● **What you will do**
Look through the entries below and return all lines including the word "reprezentance".

Records for the task Block Start

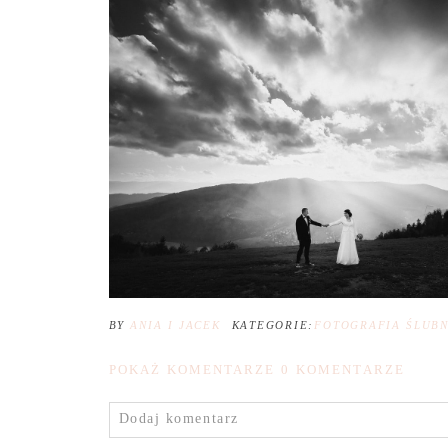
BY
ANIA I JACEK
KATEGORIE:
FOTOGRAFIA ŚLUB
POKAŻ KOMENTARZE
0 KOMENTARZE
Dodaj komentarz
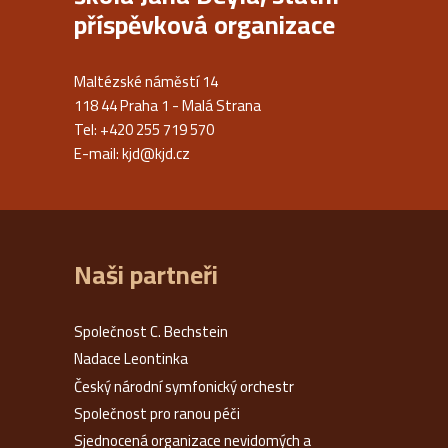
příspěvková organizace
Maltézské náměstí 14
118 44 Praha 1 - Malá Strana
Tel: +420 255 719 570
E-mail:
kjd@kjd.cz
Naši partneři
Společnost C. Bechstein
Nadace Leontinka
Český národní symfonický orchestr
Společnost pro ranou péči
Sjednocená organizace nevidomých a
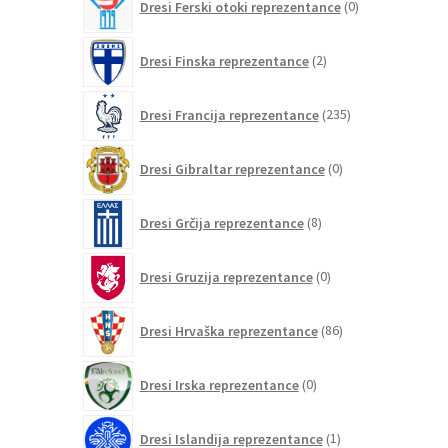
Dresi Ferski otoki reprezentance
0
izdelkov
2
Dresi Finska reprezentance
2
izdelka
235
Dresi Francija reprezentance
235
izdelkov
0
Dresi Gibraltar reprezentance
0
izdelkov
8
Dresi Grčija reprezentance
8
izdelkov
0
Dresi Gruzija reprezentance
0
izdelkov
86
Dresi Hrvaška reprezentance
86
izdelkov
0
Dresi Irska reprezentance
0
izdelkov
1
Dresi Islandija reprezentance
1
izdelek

Records for the task Block End
Records for the task Block Start

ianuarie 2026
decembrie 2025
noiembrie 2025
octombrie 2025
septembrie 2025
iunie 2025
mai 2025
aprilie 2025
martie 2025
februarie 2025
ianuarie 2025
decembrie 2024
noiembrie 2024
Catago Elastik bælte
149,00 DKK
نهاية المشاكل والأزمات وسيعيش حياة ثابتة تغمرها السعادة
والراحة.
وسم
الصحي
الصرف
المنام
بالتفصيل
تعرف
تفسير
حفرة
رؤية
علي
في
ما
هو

Records for the task Block End

● **Your response**
Dresi Ferski otoki reprezentance
Dresi Finska reprezentance
Dresi Francija reprezentance
Dresi Gibraltar reprezentance
Dresi Grčija reprezentance
Dresi Gruzija reprezentance
Dresi Hrvaška reprezentance
Dresi Irska reprezentance
Dresi Islandija reprezentance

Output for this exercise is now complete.